RT refused to give NEB! - page 3

At our facility, RT administers all nebs. We have a patient who is in with aspiration pneumonia. His O2 sat was in low 80s and was in distress. He asked for a treatment, which was amazing because... Read More

  1. by   MunoRN
    Quote from usalsfyre
    If the patients unable to properly use an MDI, then they need a neb. Otherwise an MDI is a cheaper option that more closely matches what they will most likely use at home.

    As for the levalbuterol vs albuterol, the Xopenex is vastly more expensive with little to no clinical benefit.
    In patients experiencing asthma or COPD exacerbations, particularly older COPD patients, the difference in xopenex vs racemic albuterol is signficant, including decreased inpatient admission rates when used in the ED, shorter lengths of stay, lower 30-day readmission rates, lower rates of adverse effects such as paradoxical bronchospasm, decreased beta effects (due to decreased total dosage), and decreased overall use.

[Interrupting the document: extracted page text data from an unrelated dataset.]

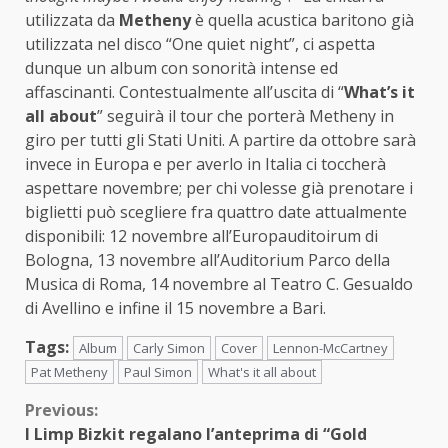
utilizzata da
Metheny
è quella acustica baritono già
utilizzata nel disco “One quiet night”, ci aspetta
dunque un album con sonorità intense ed
affascinanti. Contestualmente all’uscita di “
What’s it
all about
” seguirà il tour che porterà Metheny in
giro per tutti gli Stati Uniti. A partire da ottobre sarà
invece in Europa e per averlo in Italia ci toccherà
aspettare novembre; per chi volesse già prenotare i
biglietti può scegliere fra quattro date attualmente
disponibili: 12 novembre all’Europauditoirum di
Bologna, 13 novembre all’Auditorium Parco della
Musica di Roma, 14 novembre al Teatro C. Gesualdo
di Avellino e infine il 15 novembre a Bari.
Tags:
Album
Carly Simon
Cover
Lennon-McCartney
Pat Metheny
Paul Simon
What's it all about
Continue
Previous:
I Limp Bizkit regalano l’anteprima di “Gold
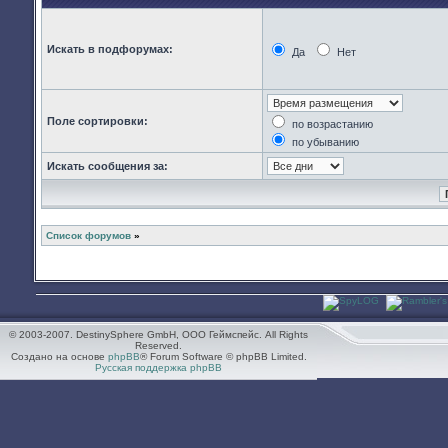
Искать в подфорумах:
Да
Нет
Поле сортировки:
по возрастанию
по убыванию
Искать сообщения за:
Список форумов
»
© 2003-2007. DestinySphere GmbH, ООО Геймспейс. All Rights
Reserved.
Создано на основе
phpBB
® Forum Software © phpBB Limited.
Русская поддержка phpBB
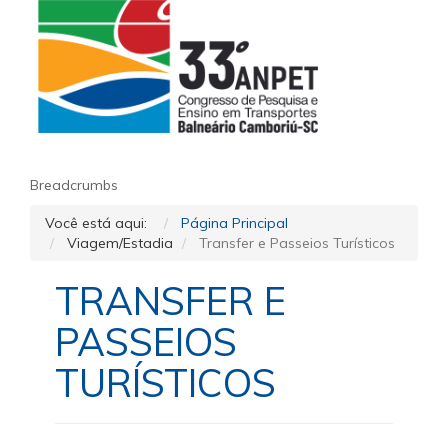
Breadcrumbs
Você está aqui:
Página Principal
Viagem/Estadia
Transfer e Passeios Turísticos
TRANSFER E
PASSEIOS
TURÍSTICOS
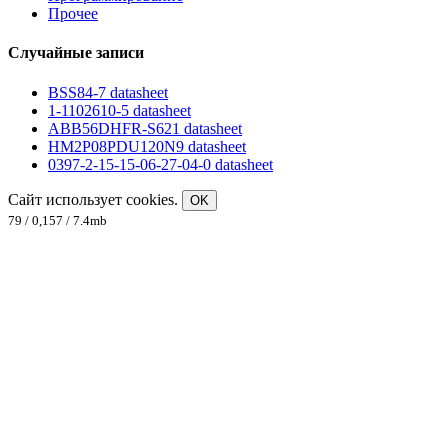
Прочее
Случайные записи
BSS84-7 datasheet
1-1102610-5 datasheet
ABB56DHFR-S621 datasheet
HM2P08PDU120N9 datasheet
0397-2-15-15-06-27-04-0 datasheet
Сайт использует cookies.
OK
79 / 0,157 / 7.4mb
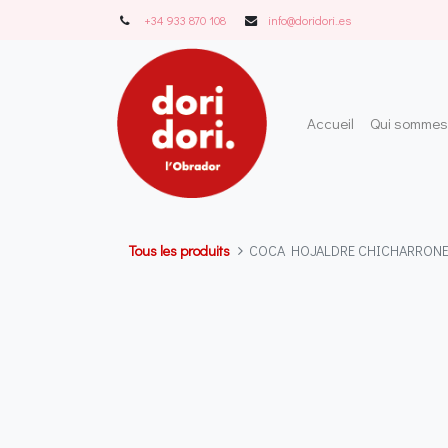
+34 933 870 108
info@doridori..es
Accueil
Qui sommes
Tous les produits
COCA HOJALDRE CHICHARRONES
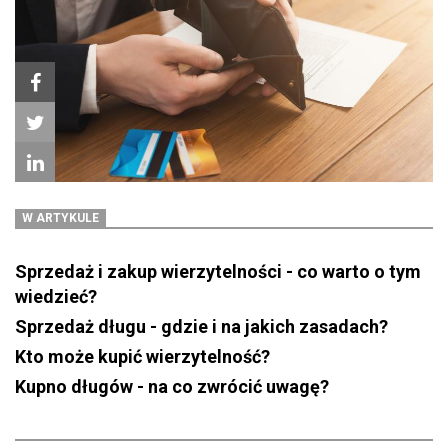
W ARTYKULE
Sprzedaż i zakup wierzytelności - co warto o tym
wiedzieć?
Sprzedaż długu - gdzie i na jakich zasadach?
Kto może kupić wierzytelność?
Kupno długów - na co zwrócić uwagę?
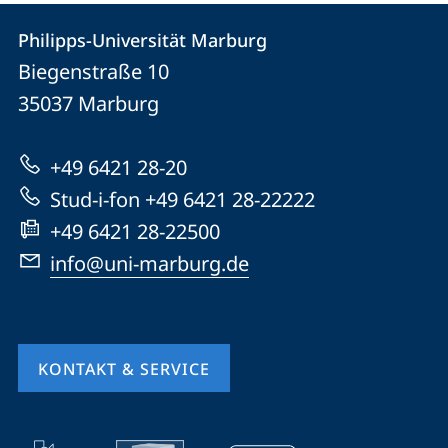
Kontakt
Kontaktinformationen
Philipps-Universität Marburg
Philipps-
und
Biegenstraße 10
Universität
Informationen
35037
Marburg
Marburg
zur
+49 6421 28-20
Website
Stud-i-fon +49 6421 28-22222
+49 6421 28-22500
info@uni-marburg.de
KONTAKT & SERVICE
Mobile-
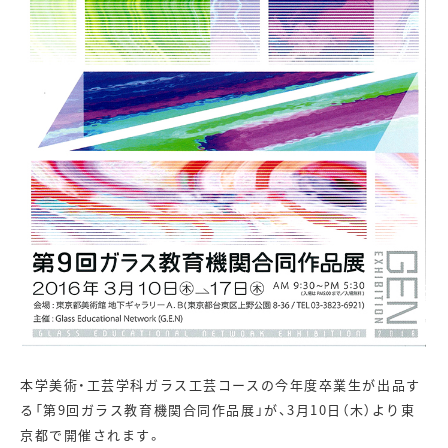
本学美術・工芸学科ガラス工芸コースの今年度卒業生が出品す
る「第9回ガラス教育機関合同作品展」が、3月10日（木）より東
京都で開催されます。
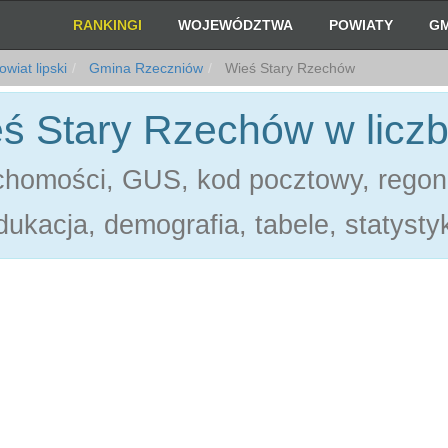
RANKINGI
WOJEWÓDZTWA
POWIATY
GM
wiat lipski
Gmina Rzeczniów
Wieś Stary Rzechów
ś Stary Rzechów w licz
chomości, GUS, kod pocztowy, regon
dukacja, demografia, tabele, statystyk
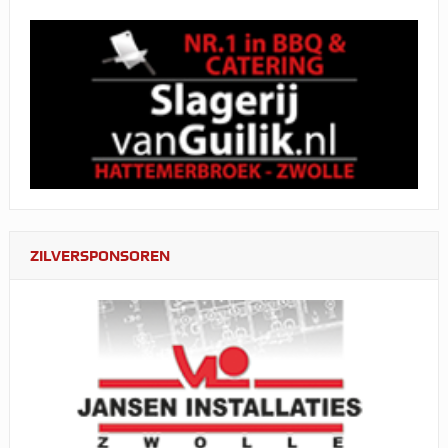
ZILVERSPONSOREN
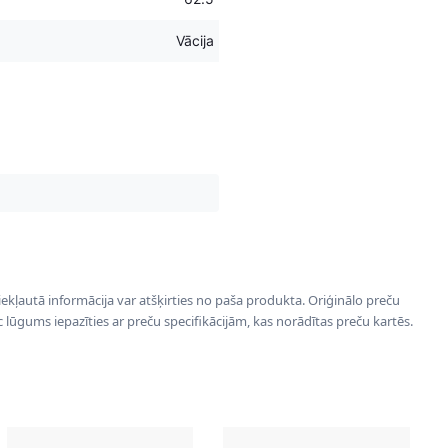
Vācija
 iekļautā informācija var atšķirties no paša produkta. Oriģinālo preču
ēc lūgums iepazīties ar preču specifikācijām, kas norādītas preču kartēs.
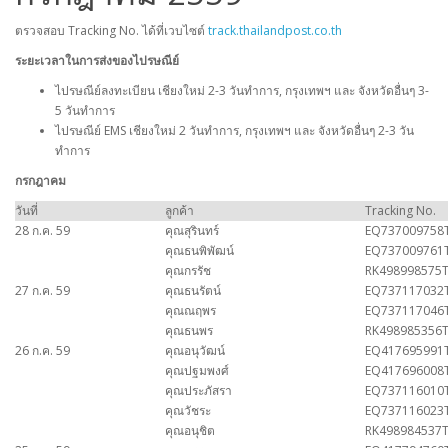
ตรวจสอบ Tracking No. ได้ที่เวบไซต์
track.thailandpost.co.th
ระยะเวลาในการส่งของไปรษณีย์
ไปรษณีย์ลงทะเบียน เชียงใหม่ 2-3 วันทำการ, กรุงเทพฯ และ จังหวัดอื่นๆ 3-
5 วันทำการ
ไปรษณีย์ EMS เชียงใหม่ 2 วันทำการ, กรุงเทพฯ และ จังหวัดอื่นๆ 2-3 วัน
ทำการ
กรกฎาคม
วันที่
ลูกค้า
Tracking No.
28 ก.ค. 59
คุณสุรินทร์
EQ737009758
คุณธนพิพัฒน์
EQ737009761
คุณกรรัช
RK498998575
27 ก.ค. 59
คุณธนรัตน์
EQ737117032
คุณณฤพร
EQ737117046
คุณธนพร
RK498985356
26 ก.ค. 59
คุณอนุวัฒน์
EQ417695991
คุณปฐมพงศ์
EQ417696008
คุณประภัสรา
EQ737116010
คุณวัชระ
EQ737116023
คุณอนุชิต
RK498984537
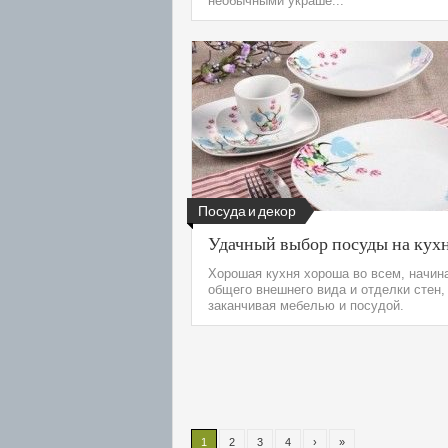
необычными украше...
Посуда и декор
Удачный выбор посуды на кух
Хорошая кухня хороша во всем, начин
общего внешнего вида и отделки стен,
заканчивая мебелью и посудой.
1
2
3
4
›
»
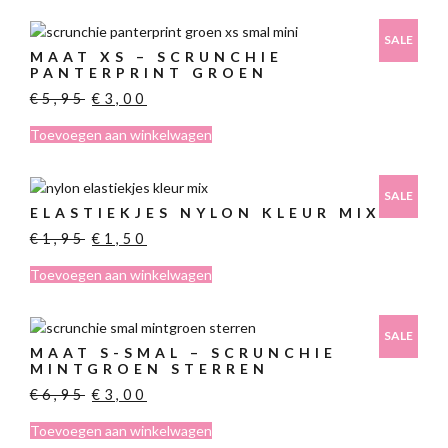
SALE
MAAT XS – SCRUNCHIE
PANTERPRINT GROEN
Oorspronkelijke
Huidige
€
5,95
€
3,00
prijs
prijs
Toevoegen aan winkelwagen
was:
is:
€5,95.
€3,00.
SALE
ELASTIEKJES NYLON KLEUR MIX
Oorspronkelijke
Huidige
€
1,95
€
1,50
prijs
prijs
Toevoegen aan winkelwagen
was:
is:
€1,95.
€1,50.
SALE
MAAT S-SMAL – SCRUNCHIE
MINTGROEN STERREN
Oorspronkelijke
Huidige
€
6,95
€
3,00
prijs
prijs
Toevoegen aan winkelwagen
was:
is:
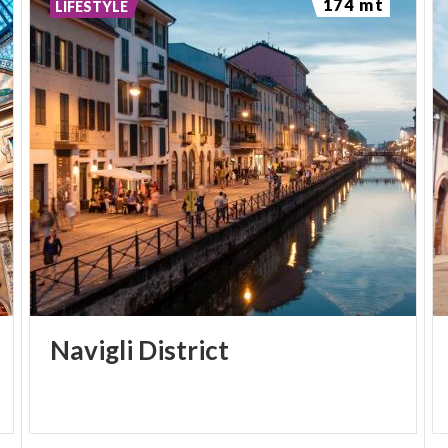
174 mt
LIFESTYLE
Knotenpunkt für den Wasserverkehr. Hierher floss
das Wasser der
Olona
und aus dem inneren
Graben
in den Ticinello
, der jenseits der
Porta Ticinese
entlang der Mauern verlief und dann einen Knick
nach Süden beschrieb, sowie in die
Vettabbia
.
Von einem Ende zum anderen war das Hafenbecken
750 Meter lang und 25 Meter breit und hatte eine
Fläche von 17.500 Quadratmetern; das Wasser war
anderthalb Meter tief.
Navigli
District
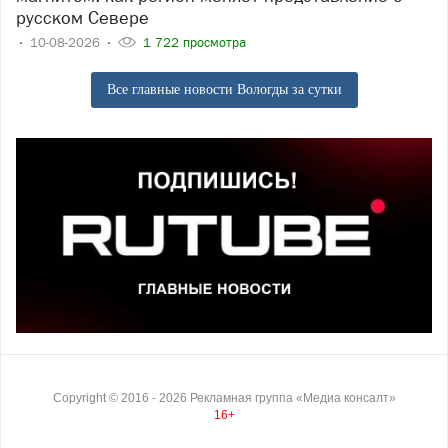
русском Севере
10-08-2026
1 722 просмотра
Все главные новости Вологды за сутки
Copyright ©
2016
- 2026
Рекламная группа «Медиа консалт»
16+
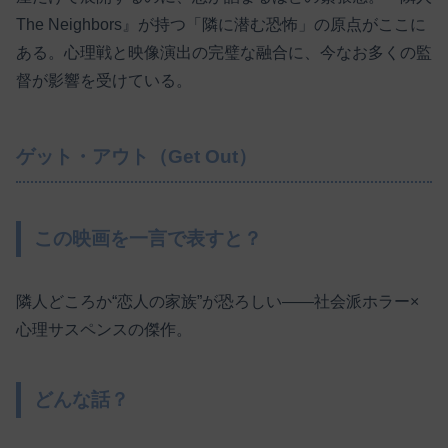
The Neighbors』が持つ「隣に潜む恐怖」の原点がここに
ある。心理戦と映像演出の完璧な融合に、今なお多くの監
督が影響を受けている。
ゲット・アウト（Get Out）
この映画を一言で表すと？
隣人どころか“恋人の家族”が恐ろしい――社会派ホラー×
心理サスペンスの傑作。
どんな話？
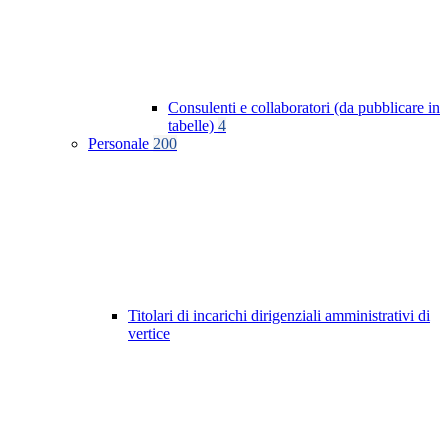
Consulenti e collaboratori (da pubblicare in
tabelle)
4
Personale
200
Titolari di incarichi dirigenziali amministrativi di
vertice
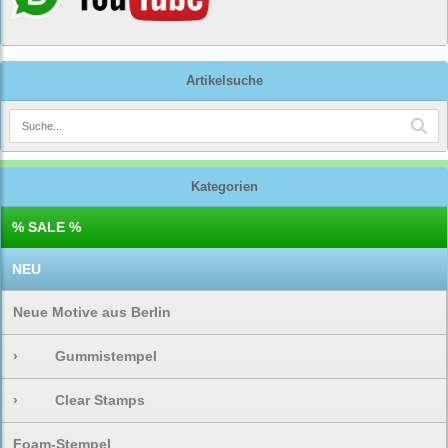
Artikelsuche
Kategorien
% SALE %
NEU
Neue Motive aus Berlin
›
Gummistempel
›
Clear Stamps
Foam-Stempel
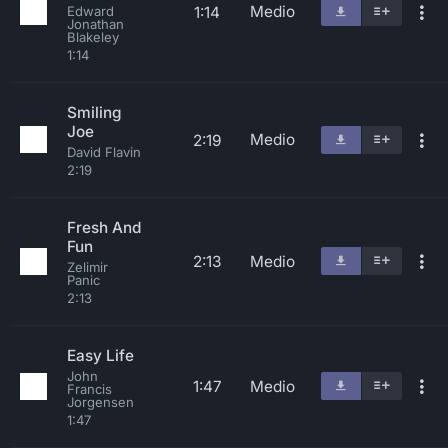
Medio
1:14
Edward
Jonathan
Blakeley
1:14
Smiling
Joe
Medio
2:19
David Flavin
2:19
Fresh And
Fun
2:13
Medio
Zelimir
Panic
2:13
Easy Life
John
1:47
Medio
Francis
Jorgensen
1:47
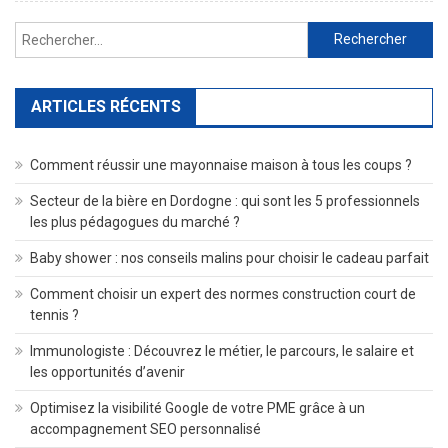
Équilibré
Rechercher :
ARTICLES RÉCENTS
Comment réussir une mayonnaise maison à tous les coups ?
Secteur de la bière en Dordogne : qui sont les 5 professionnels
les plus pédagogues du marché ?
Baby shower : nos conseils malins pour choisir le cadeau parfait
Comment choisir un expert des normes construction court de
tennis ?
Immunologiste : Découvrez le métier, le parcours, le salaire et
les opportunités d’avenir
Optimisez la visibilité Google de votre PME grâce à un
accompagnement SEO personnalisé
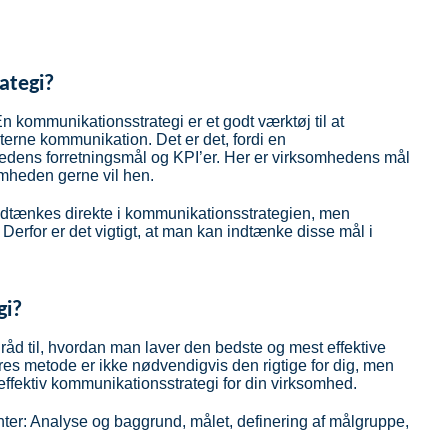
ategi?
 kommunikationsstrategi er et godt værktøj til at
terne kommunikation. Det er det, fordi en
edens forretningsmål og KPI’er. Her er virksomhedens mål
somheden gerne vil hen.
ndtænkes direkte i kommunikationsstrategien, men
Derfor er det vigtigt, at man kan indtænke disse mål i
gi?
råd til, hvordan man laver den bedste og mest effektive
es metode er ikke nødvendigvis den rigtige for dig, men
effektiv kommunikationsstrategi for din virksomhed.
ter: Analyse og baggrund, målet, definering af målgruppe,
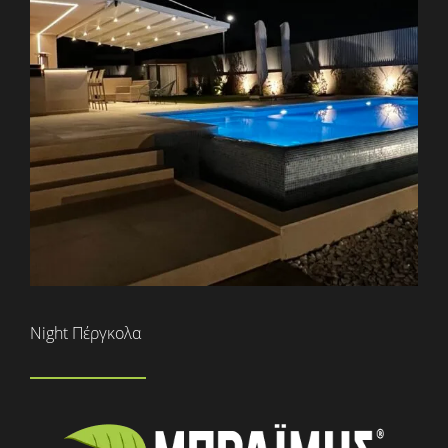
Night Πέργκολα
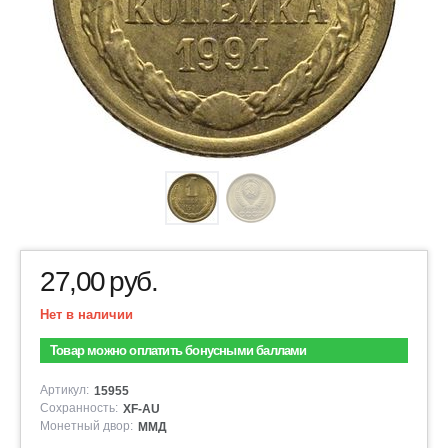
27,00
руб.
Нет в наличии
Товар можно оплатить бонусными баллами
Артикул:
15955
Сохранность:
XF-AU
Монетный двор:
ММД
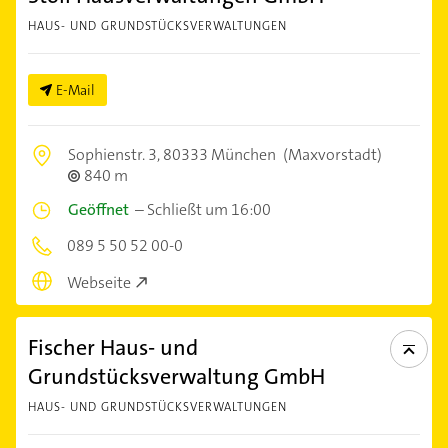
HAUS- UND GRUNDSTÜCKSVERWALTUNGEN
E-Mail
Sophienstr. 3,
80333 München
(Maxvorstadt)
840 m
Geöffnet
–
Schließt um 16:00
089 5 50 52 00-0
Webseite
Fischer Haus- und
Grundstücksverwaltung GmbH
HAUS- UND GRUNDSTÜCKSVERWALTUNGEN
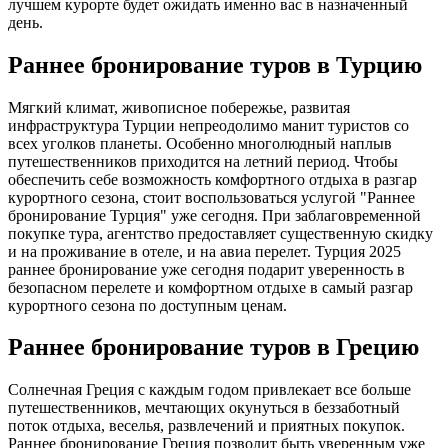
лучшем курорте будет ожидать именно вас в назначенный
день.
Раннее бронирование туров в Турцию
Мягкий климат, живописное побережье, развитая
инфраструктура Турции непреодолимо манит туристов со
всех уголков планеты. Особенно многолюдный наплыв
путешественников приходится на летний период. Чтобы
обеспечить себе возможность комфортного отдыха в разгар
курортного сезона, стоит воспользоваться услугой "Раннее
бронирование Турция" уже сегодня. При заблаговременной
покупке тура, агентство предоставляет существенную скидку
и на проживание в отеле, и на авиа перелет. Турция 2025
раннее бронирование уже сегодня подарит уверенность в
безопасном перелете и комфортном отдыхе в самый разгар
курортного сезона по доступным ценам.
Раннее бронирование туров в Грецию
Солнечная Греция с каждым годом привлекает все больше
путешественников, мечтающих окунуться в беззаботный
поток отдыха, веселья, развлечений и приятных покупок.
Раннее бронирование Греция позволит быть уверенным уже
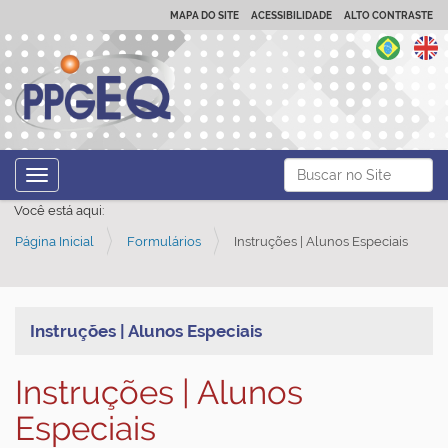
MAPA DO SITE
ACESSIBILIDADE
ALTO CONTRASTE
N
Busca
Toggle navigation
a
Busca Avançada…
Você está aqui:
v
Página Inicial
Formulários
Instruções | Alunos Especiais
e
g
a
ç
Instruções | Alunos Especiais
ã
Instruções | Alunos
o
Especiais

    The main study that critics of xopenex point to is the Quereshi et al study. This study was done on mild to moderate severity asthma exacerbations in young patients, which is not the target group for xopenex. The study also was seriously flawed in the use of steroid therapy as a control. Racemic albuterol contains both the (R) and (S) isomers of albuterol. The (S) isomer was once thought to be inert, although once we gained the ability to separate (R) and (S) albuterol and perform research on each isomer, it became clear that the (S) isomer exerts pro-inflammatory effects, which explains why xopenex, which is only (R) albuterol is more effective even at lower doses than racemic albuterol with the same amount of the "active" ingredient (R) albuterol; the pro-inflammatory (S) albuterol is working against the anti-inflammatory effects of (R) albuterol. Essentially, racemic albuterol is a poison and an antidote packaged together. Using a steroid as a control is like testing the effects of a poison while using the antidote as a control and then declaring the poison is not poisonous after all.

    There once was a time when xopenex was much more expensive than racemic albuterol, although probably still cheaper when you consider admission rates and lengths of stay, although levalbuterol is now generic, making the price difference about $3 a day.
  2. by   MunoRN
    Quote from usalsfyre
    If the patients unable to properly use an MDI, then they need a neb. Otherwise an MDI is a cheaper option that more closely matches what they will most likely use at home.
    Matching the patient's home routine is fine if the patient is admitted for something other than what they take the bronchodilator for. What's really frustrating, for Nurses MD's and patients, is when RT puts a patient on their home routine who was just admitted for a COPD exacerbation. Obviously their home routine wasn't sufficient, if it was they could have just stayed at home. What really frustrates patients is that in the ED they get xopenex (our ED doesn't even stock racemic albuterol), then come to the floor and go back to racemic MDI's and usually lose any progress they made in the ED.